In conclusion, the study highlights a unique and valuable attribute of the Monte Carlo Tree Search algorithm. Particularly, the MCTS proves adept at comparing and prioritizing various rewarding strategies, thereby notably shortening the time needed to select the optimal reward for training Reinforcement Learning agents and eliminating the necessity for excessive training iterations. This efficiency leads to a significant decrease in resource utilization throughout the entire process.

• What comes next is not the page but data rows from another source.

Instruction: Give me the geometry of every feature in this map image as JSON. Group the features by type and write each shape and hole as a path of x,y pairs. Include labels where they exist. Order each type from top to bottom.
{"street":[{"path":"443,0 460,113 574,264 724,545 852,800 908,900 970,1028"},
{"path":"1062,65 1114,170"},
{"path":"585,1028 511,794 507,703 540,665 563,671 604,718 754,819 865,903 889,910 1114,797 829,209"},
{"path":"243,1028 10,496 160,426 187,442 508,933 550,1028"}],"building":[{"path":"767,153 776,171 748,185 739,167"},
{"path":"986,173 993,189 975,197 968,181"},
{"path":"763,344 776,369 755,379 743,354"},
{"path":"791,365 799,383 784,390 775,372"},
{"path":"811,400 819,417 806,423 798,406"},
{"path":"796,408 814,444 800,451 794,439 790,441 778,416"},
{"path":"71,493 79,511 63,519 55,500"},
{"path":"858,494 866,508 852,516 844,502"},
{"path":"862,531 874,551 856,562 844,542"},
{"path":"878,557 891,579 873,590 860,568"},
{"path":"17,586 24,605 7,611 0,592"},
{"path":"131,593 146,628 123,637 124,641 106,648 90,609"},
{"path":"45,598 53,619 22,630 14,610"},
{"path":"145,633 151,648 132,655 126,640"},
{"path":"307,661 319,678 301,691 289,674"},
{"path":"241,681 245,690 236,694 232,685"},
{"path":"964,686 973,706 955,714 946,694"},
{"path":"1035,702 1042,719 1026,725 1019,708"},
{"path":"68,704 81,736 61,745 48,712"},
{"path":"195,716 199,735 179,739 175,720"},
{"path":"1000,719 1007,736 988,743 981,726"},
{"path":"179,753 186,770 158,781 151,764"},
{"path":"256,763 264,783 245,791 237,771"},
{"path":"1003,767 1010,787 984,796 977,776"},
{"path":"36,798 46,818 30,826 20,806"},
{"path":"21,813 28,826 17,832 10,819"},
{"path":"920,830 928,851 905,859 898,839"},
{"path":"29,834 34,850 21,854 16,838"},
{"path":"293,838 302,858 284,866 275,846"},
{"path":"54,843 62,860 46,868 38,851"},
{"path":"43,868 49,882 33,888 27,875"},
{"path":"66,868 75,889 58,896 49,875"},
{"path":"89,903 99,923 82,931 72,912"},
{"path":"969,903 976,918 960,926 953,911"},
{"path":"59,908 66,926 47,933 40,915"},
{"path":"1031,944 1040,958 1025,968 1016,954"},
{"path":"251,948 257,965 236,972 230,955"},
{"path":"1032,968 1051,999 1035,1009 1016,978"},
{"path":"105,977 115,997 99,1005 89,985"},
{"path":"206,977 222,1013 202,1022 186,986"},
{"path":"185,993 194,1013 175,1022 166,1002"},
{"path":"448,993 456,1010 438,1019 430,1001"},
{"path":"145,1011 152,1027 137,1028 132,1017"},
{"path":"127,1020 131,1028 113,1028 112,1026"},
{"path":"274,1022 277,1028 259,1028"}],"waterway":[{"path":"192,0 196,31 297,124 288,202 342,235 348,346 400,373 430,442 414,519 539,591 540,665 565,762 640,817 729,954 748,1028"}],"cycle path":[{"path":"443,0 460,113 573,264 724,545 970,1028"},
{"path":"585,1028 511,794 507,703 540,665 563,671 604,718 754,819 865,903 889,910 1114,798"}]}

In future endeavors, we intend to evaluate the robustness of this aspect of the Monte Carlo Tree Search algorithm across a range of sequential decision-making problems to ascertain its reliability and potential power in reward function evaluation. Moreover, when employing the MCTS as a tool for this purpose, it appears reasonable to consider establishing a threshold for the number of tree search iteration steps necessary for accurate outcomes. Additionally, our investigation will extend to address the Traffic Signal Control problem within a more intricate setup involving multiple interconnected intersections as a formulation of Multiagent Reinforcement Learning.